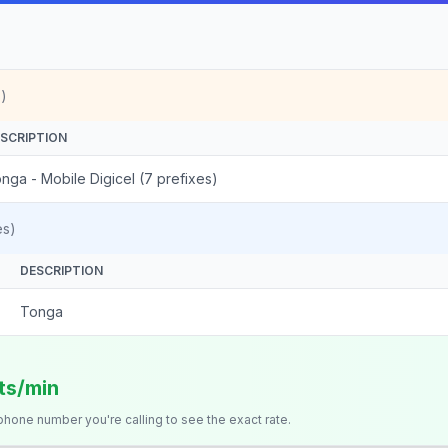
)
SCRIPTION
nga - Mobile Digicel (7 prefixes)
es)
DESCRIPTION
Tonga
its/min
 phone number you're calling to see the exact rate.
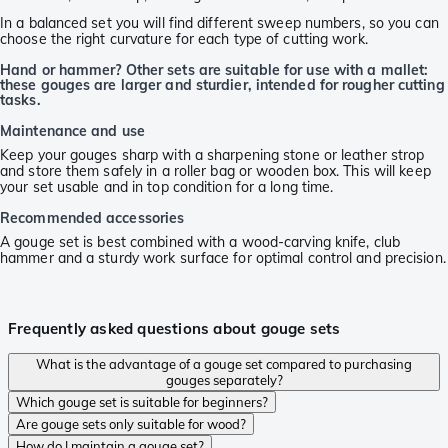
In a balanced set you will find different sweep numbers, so you can
choose the right curvature for each type of cutting work.
Hand or hammer? Other sets are suitable for use with a mallet:
these gouges are larger and sturdier, intended for rougher cutting
tasks.
Maintenance and use
Keep your gouges sharp with a sharpening stone or leather strop
and store them safely in a roller bag or wooden box. This will keep
your set usable and in top condition for a long time.
Recommended accessories
A gouge set is best combined with a wood-carving knife, club
hammer and a sturdy work surface for optimal control and precision.
Frequently asked questions about gouge sets
What is the advantage of a gouge set compared to purchasing
gouges separately?
Which gouge set is suitable for beginners?
Are gouge sets only suitable for wood?
How do I maintain a gouge set?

Instruction: Using the material above, set down every line exactly, but skip the pictures.

Expected answer:
)
SCRIPTION
nga - Mobile Digicel (7 prefixes)
es)
DESCRIPTION
Tonga
its/min
 phone number you're calling to see the exact rate.
In a balanced set you will find different sweep numbers, so you can
choose the right curvature for each type of cutting work.
Hand or hammer? Other sets are suitable for use with a mallet:
these gouges are larger and sturdier, intended for rougher cutting
tasks.
Maintenance and use
Keep your gouges sharp with a sharpening stone or leather strop
and store them safely in a roller bag or wooden box. This will keep
your set usable and in top condition for a long time.
Recommended accessories
A gouge set is best combined with a wood-carving knife, club
hammer and a sturdy work surface for optimal control and precision.
Frequently asked questions about gouge sets
What is the advantage of a gouge set compared to purchasing
gouges separately?
Which gouge set is suitable for beginners?
Are gouge sets only suitable for wood?
How do I maintain a gouge set?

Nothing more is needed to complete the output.